* **What you need to do**:
1. From the page on RDMA communication failure, reproduce the text from "Member timeout and" to "such diagnostics data." word for word.
2. What possible symptom involving disk space does the page on RDMA communication failure describe?

* **Excerpt provided**:
****

Member timeout and failure due to RDMA communication failure
Diagnosis and resolution of RDMA communication timeouts causing a member to sporadically fail and restart.
Symptoms
A member sporadically experiences failures during startup or normal day-to-day OLTP processing. The member is subsequently restarted successfully on its home host, or restarted light onto another host if restarting on the home host is not possible. Informational stack traceback files, dump files, and other data that is normally dumped is written into the diagpath and cf_diagpath.
A possible symptom is that there is an increased pace of disk space usage within the db2dump file system due to the writing of such diagnostics data.
Diagnosis and resolution
To diagnose and
resolve this problem carry out the following steps:
- Check the ~/sqllib_shared/db2dump/ $m to see
whether the member
db2diag log file is abnormally large or many diagnostic dump directories exist
within it. On checking the db2diag log file, there might be messages from
function
pdLogCaPrintf
:2009-01-23-17.33.23.976179-300 I5463632A503 LEVEL: Severe PID : 602310 TID : 15422 PROC : db2sysc 0 INSTANCE: NODE : 000 DB : APPHDL : 0-53 APPID: AUTHID : EDUID : 15422 EDUNAME: db2agent ( ) 0 FUNCTION: Db2, RAS/PD component, pdLogCaPrintf, probe:876 DATA #1 : <preformatted> xport_send: Timed-out waiting for completion of dat_ep_post_rdma_write of an MCB 2009-01-23-17.33.24.473642-300 I5464136A467 LEVEL: Severe PID : 602310 TID : 15422 PROC : db2sysc 0 INSTANCE: NODE : 000 DB : APPHDL : 0-53 APPID: AUTHID : EDUID : 15422 EDUNAME: db2agent ( ) 0 FUNCTION: Db2, RAS/PD component, pdLogCaPrintf, probe:876 DATA #1 : <preformatted> ClientXport.send (CARAR:) failed: 0x80090013
- Check the db2diag log file for Restart Light
messages after the aforementioned diag messages. See Restart events that might occur in Db2 pureScale environments for more information about
the various restart messages including the Restart Light message.

****

* **Recorded data**:
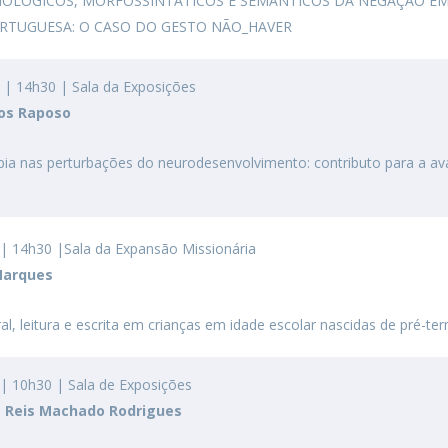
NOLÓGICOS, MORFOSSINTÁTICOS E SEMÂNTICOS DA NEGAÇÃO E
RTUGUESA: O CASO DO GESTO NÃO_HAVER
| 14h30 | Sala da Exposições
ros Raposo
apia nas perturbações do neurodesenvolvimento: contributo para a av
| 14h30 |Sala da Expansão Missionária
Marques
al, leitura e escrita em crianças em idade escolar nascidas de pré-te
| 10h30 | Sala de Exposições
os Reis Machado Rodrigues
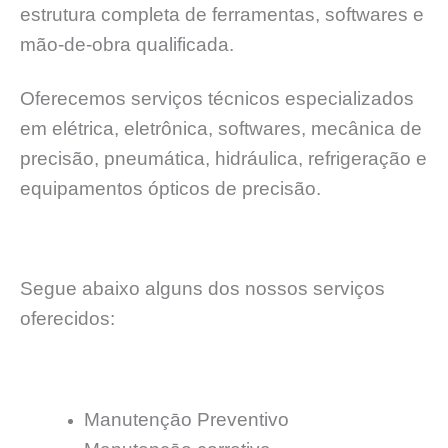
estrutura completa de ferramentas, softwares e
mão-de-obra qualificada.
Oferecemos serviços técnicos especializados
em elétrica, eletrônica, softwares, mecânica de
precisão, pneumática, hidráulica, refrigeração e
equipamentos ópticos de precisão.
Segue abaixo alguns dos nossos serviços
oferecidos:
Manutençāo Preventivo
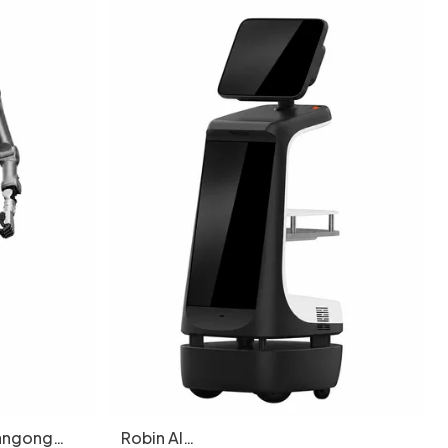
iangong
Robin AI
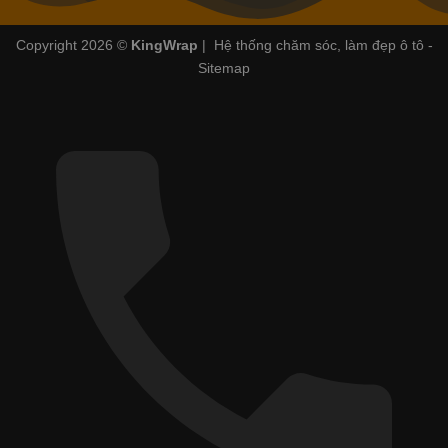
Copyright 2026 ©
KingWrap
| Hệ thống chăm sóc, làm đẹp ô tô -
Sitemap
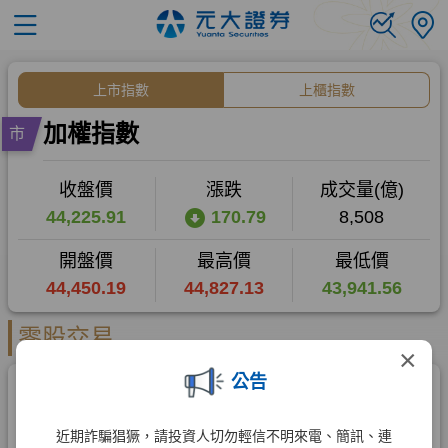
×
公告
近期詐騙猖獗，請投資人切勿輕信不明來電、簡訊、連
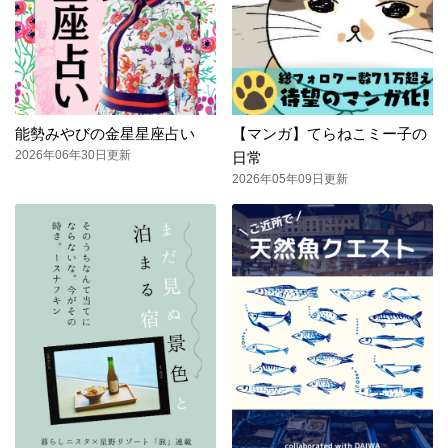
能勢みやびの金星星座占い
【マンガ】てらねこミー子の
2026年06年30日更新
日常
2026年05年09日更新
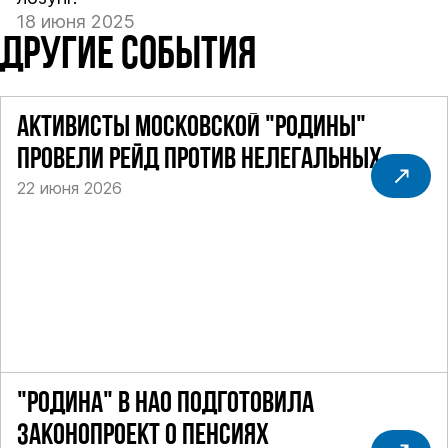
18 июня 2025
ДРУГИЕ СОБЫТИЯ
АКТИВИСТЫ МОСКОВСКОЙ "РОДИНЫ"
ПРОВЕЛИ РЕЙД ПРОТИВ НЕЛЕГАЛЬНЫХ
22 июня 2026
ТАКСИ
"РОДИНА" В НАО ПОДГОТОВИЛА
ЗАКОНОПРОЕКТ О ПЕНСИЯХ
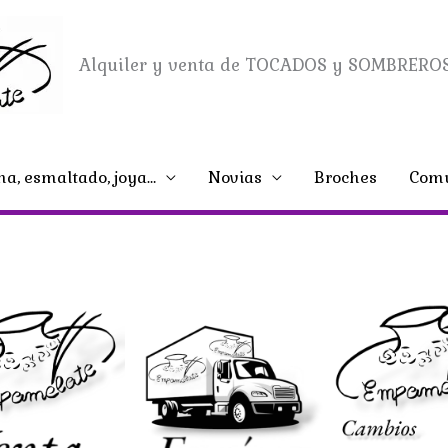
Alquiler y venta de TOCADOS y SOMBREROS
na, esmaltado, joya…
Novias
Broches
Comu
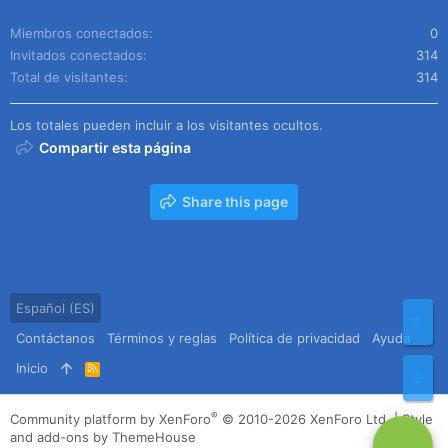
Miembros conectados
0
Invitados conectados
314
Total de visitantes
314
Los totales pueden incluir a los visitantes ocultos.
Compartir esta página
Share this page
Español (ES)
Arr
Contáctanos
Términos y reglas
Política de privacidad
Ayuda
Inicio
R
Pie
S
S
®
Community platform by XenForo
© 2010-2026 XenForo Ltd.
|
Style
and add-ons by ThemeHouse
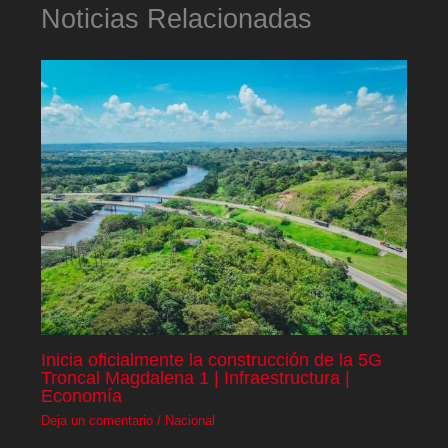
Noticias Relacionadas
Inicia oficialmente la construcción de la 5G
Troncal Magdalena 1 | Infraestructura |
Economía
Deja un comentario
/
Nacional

****

* **Answer section**:
1.
Member timeout and failure due to RDMA communication failure
Diagnosis and resolution of RDMA communication timeouts causing a member to sporadically fail and restart.
Symptoms
A member sporadically experiences failures during startup or normal day-to-day OLTP processing. The member is subsequently restarted successfully on its home host, or restarted light onto another host if restarting on the home host is not possible. Informational stack traceback files, dump files, and other data that is normally dumped is written into the diagpath and cf_diagpath.
A possible symptom is that there is an increased pace of disk space usage within the db2dump file system due to the writing of such diagnostics data.

2. Disk space in the db2dump file system gets used up faster because diagnostic data is being written there.